== EXERCISE REQUIREMENTS ==
**A)** According to the workshop page, who presents the talk on the politics of care in Indonesian queer activism?
**B)** Retype the workshop page from "About the workshop" to "Professor Meredith Weiss)", with no changes.

== DOCUMENT TEXT ==
◆ ◆ ◆ ◆ ◆
About the workshop chairs
Dr. Sharmila Parmanand is an Assistant Professor in Gender, Development and Globalisation at the LSE Department of Gender Studies and Associate Academic at the Saw Swee Hock Southeast Asia Centre.
Prof. Meredith Weiss is a professor of political science at the Rockefeller College of Public Affairs and Policy at the University at Albany, State University of New York (SUNY) and founding director of the SUNY/CUNY Southeast Asia Consortium. She specializes in comparative politics, with a focus on Southeast Asia, particularly Malaysia and Singapore. Her research centres on questions of social mobilization, civil society, parties and elections, governance, and drivers of political stasis or change.
Workshop schedule
9:00 Registration
9:30 Opening remarks (Dr Sharmila Parmanand and Professor Meredith Weiss)
9:45 - 10:15 “Exploring the ‘Asian Queerscape’ of East and Southeast Asian film festivals in the UK” (Suyin Hayes)
10:25 - 10:55 “Staging dissent: queering cultural activism in 1990s Singapore” (Dr How Wee Ng)
11:05 - 11:35 “Fragmented friendships and knotty solidarities: sex worker movement organising in Singaporean civil society” (Raksha Mahtani)
11.45 - 12.15 “Space-making through everyday activism: language learning and communal eating among sex workers in Thailand” (Chihiro Toya)
12.15 - 1.15 Lunch
1.15 - 1.45 “Queering the Grammar of Activism through Humor: Rights Talk and Vernacular Politics in Thailand’s ‘Nong’ Community” (Tinnaphop Sinsomboonthon)
1.55 - 2:25 “Politics of Care in Indonesian Queer Activism” (Dr Ferdiansyah Thajib)
2:45 - 3:15 “Queer Feminist Authenticity in the Digital Age: Media, Identity, and Activism in Thailand” (Nattamon Saphaokham)
3:25 - 3:55 “Transmasculine health activism in Thailand: Resistance and Resilience through Fluidity” (Adrian Beyer)
4:05 - 4:35 “Mobilising Near and Afar: Post-Coup Activism Among Myanmar Diasporas” (Dr Nyi Nyi Kyaw)
◆ ◆ ◆ ◆ ◆
== DATA EXCERPTS ==
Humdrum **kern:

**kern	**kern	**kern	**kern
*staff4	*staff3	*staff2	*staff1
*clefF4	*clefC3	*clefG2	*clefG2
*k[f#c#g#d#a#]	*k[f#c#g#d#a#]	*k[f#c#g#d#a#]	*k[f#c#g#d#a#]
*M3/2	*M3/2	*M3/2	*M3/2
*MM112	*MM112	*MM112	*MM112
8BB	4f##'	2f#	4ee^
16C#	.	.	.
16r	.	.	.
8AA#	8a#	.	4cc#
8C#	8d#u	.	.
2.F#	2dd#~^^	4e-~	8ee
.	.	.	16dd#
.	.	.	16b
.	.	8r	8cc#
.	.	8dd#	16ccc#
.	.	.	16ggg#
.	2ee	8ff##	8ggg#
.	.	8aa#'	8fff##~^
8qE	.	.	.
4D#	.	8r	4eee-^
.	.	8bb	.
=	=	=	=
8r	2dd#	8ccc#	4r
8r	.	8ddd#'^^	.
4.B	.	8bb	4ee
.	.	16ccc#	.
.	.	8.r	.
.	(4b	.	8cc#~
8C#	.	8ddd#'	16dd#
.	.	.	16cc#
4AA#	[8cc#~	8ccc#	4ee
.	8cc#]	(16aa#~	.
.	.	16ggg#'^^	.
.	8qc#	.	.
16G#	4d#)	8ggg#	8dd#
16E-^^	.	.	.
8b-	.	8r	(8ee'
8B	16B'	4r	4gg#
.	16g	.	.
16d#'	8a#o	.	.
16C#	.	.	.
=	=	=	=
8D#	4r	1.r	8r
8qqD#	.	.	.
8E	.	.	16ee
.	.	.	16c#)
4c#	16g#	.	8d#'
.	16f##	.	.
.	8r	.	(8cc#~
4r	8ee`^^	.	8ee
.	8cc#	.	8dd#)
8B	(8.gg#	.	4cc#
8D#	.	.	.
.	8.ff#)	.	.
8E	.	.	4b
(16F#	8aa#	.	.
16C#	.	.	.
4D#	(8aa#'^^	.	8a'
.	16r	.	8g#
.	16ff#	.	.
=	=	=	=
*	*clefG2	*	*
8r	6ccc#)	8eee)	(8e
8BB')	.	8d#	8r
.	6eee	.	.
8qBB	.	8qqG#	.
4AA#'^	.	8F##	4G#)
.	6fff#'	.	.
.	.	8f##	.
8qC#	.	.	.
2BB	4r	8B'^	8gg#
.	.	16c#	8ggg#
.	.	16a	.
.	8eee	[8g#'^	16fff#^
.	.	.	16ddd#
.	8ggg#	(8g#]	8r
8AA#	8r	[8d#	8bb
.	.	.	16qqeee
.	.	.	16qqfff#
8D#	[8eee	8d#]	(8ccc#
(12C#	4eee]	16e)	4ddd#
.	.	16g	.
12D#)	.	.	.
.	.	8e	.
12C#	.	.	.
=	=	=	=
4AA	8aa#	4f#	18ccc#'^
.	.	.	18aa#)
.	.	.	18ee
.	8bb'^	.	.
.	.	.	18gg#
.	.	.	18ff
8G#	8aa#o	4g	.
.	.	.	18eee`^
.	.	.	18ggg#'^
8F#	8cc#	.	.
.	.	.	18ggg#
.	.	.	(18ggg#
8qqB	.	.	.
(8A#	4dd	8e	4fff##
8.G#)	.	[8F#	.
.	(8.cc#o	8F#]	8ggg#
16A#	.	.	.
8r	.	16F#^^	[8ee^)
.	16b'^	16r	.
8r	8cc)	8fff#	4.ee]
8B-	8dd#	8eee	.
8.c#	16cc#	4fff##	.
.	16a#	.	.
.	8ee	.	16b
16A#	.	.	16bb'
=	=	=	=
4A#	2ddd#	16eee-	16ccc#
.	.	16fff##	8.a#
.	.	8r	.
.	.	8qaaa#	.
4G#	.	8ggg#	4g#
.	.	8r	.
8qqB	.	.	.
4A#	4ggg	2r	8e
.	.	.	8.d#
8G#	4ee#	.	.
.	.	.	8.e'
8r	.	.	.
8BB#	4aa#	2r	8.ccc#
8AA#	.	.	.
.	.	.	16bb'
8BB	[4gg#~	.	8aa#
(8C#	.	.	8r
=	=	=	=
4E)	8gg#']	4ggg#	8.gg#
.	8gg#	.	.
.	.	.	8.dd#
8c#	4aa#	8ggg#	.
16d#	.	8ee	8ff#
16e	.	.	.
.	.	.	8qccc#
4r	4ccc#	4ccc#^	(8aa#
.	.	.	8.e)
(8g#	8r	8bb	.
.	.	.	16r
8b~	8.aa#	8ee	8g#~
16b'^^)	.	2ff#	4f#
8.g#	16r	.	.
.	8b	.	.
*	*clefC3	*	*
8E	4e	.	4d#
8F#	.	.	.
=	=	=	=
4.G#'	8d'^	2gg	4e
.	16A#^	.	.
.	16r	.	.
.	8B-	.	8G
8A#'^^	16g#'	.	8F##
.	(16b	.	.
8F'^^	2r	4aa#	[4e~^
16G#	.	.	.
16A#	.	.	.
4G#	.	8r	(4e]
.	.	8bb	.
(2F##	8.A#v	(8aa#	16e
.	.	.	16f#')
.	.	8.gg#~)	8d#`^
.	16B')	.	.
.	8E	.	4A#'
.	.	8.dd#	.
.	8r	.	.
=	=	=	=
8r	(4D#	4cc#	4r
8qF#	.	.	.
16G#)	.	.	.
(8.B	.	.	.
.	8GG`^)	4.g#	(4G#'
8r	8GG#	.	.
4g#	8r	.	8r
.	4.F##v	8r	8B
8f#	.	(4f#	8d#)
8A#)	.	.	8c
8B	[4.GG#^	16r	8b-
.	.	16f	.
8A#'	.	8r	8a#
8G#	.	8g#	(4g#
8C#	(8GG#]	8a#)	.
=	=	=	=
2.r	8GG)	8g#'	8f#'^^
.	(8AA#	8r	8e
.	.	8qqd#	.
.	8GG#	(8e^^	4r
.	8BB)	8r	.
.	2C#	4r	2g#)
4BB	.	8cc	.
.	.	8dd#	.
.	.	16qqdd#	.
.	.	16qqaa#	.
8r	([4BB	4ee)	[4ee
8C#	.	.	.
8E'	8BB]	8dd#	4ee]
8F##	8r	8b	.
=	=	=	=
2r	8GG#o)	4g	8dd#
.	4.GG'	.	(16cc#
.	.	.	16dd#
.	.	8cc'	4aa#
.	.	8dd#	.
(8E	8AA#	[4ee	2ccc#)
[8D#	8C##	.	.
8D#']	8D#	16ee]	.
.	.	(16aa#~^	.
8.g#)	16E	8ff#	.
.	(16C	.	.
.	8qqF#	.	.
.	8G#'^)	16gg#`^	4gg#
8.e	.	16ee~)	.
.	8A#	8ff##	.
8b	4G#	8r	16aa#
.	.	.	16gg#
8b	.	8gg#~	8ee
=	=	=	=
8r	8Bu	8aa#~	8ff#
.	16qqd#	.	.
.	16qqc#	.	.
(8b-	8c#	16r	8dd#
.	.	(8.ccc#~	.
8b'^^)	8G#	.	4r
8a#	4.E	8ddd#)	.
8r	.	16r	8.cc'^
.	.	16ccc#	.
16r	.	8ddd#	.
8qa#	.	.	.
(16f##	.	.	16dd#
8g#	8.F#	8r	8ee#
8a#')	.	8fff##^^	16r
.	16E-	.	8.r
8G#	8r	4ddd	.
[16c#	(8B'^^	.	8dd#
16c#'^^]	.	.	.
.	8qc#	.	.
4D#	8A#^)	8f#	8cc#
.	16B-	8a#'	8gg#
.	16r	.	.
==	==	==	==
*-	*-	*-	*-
◆ ◆ ◆ ◆ ◆
== RESPONSES TO THE EXERCISE ==
**A)** Dr Ferdiansyah Thajib

**B)**
About the workshop chairs
Dr. Sharmila Parmanand is an Assistant Professor in Gender, Development and Globalisation at the LSE Department of Gender Studies and Associate Academic at the Saw Swee Hock Southeast Asia Centre.
Prof. Meredith Weiss is a professor of political science at the Rockefeller College of Public Affairs and Policy at the University at Albany, State University of New York (SUNY) and founding director of the SUNY/CUNY Southeast Asia Consortium. She specializes in comparative politics, with a focus on Southeast Asia, particularly Malaysia and Singapore. Her research centres on questions of social mobilization, civil society, parties and elections, governance, and drivers of political stasis or change.
Workshop schedule
9:00 Registration
9:30 Opening remarks (Dr Sharmila Parmanand and Professor Meredith Weiss)